==== Provided data
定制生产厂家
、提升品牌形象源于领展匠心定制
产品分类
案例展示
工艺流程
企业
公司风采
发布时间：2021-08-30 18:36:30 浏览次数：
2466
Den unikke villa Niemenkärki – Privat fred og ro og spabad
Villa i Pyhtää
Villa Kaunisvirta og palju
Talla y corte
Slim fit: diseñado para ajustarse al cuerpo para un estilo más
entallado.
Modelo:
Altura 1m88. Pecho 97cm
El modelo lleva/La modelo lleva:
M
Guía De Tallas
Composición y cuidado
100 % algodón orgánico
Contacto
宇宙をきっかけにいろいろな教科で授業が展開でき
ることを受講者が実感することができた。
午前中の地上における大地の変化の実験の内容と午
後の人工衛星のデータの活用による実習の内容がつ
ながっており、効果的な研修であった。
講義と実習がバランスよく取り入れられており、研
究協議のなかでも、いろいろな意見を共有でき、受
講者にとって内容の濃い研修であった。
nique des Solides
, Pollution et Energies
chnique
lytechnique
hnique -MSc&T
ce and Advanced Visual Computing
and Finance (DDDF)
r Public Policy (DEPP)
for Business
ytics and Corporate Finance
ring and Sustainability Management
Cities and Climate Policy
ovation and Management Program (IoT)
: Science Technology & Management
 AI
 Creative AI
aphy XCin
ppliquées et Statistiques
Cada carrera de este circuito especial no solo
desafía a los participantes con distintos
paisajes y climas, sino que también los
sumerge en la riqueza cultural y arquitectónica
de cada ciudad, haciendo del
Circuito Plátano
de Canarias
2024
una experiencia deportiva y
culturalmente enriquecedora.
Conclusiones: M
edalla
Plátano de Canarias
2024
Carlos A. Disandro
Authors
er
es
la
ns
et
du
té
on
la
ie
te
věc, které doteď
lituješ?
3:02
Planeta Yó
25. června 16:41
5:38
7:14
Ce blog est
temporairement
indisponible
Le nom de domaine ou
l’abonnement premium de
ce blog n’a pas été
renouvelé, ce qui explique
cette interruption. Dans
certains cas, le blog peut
========
(Task instructions): The answer must be the data above, repeated exactly as it stands.

(Written reply):
定制生产厂家
、提升品牌形象源于领展匠心定制
产品分类
案例展示
工艺流程
企业
公司风采
发布时间：2021-08-30 18:36:30 浏览次数：
2466
Den unikke villa Niemenkärki – Privat fred og ro og spabad
Villa i Pyhtää
Villa Kaunisvirta og palju
Talla y corte
Slim fit: diseñado para ajustarse al cuerpo para un estilo más
entallado.
Modelo:
Altura 1m88. Pecho 97cm
El modelo lleva/La modelo lleva:
M
Guía De Tallas
Composición y cuidado
100 % algodón orgánico
Contacto
宇宙をきっかけにいろいろな教科で授業が展開でき
ることを受講者が実感することができた。
午前中の地上における大地の変化の実験の内容と午
後の人工衛星のデータの活用による実習の内容がつ
ながっており、効果的な研修であった。
講義と実習がバランスよく取り入れられており、研
究協議のなかでも、いろいろな意見を共有でき、受
講者にとって内容の濃い研修であった。
nique des Solides
, Pollution et Energies
chnique
lytechnique
hnique -MSc&T
ce and Advanced Visual Computing
and Finance (DDDF)
r Public Policy (DEPP)
for Business
ytics and Corporate Finance
ring and Sustainability Management
Cities and Climate Policy
ovation and Management Program (IoT)
: Science Technology & Management
 AI
 Creative AI
aphy XCin
ppliquées et Statistiques
Cada carrera de este circuito especial no solo
desafía a los participantes con distintos
paisajes y climas, sino que también los
sumerge en la riqueza cultural y arquitectónica
de cada ciudad, haciendo del
Circuito Plátano
de Canarias
2024
una experiencia deportiva y
culturalmente enriquecedora.
Conclusiones: M
edalla
Plátano de Canarias
2024
Carlos A. Disandro
Authors
er
es
la
ns
et
du
té
on
la
ie
te
věc, které doteď
lituješ?
3:02
Planeta Yó
25. června 16:41
5:38
7:14
Ce blog est
temporairement
indisponible
Le nom de domaine ou
l’abonnement premium de
ce blog n’a pas été
renouvelé, ce qui explique
cette interruption. Dans
certains cas, le blog peut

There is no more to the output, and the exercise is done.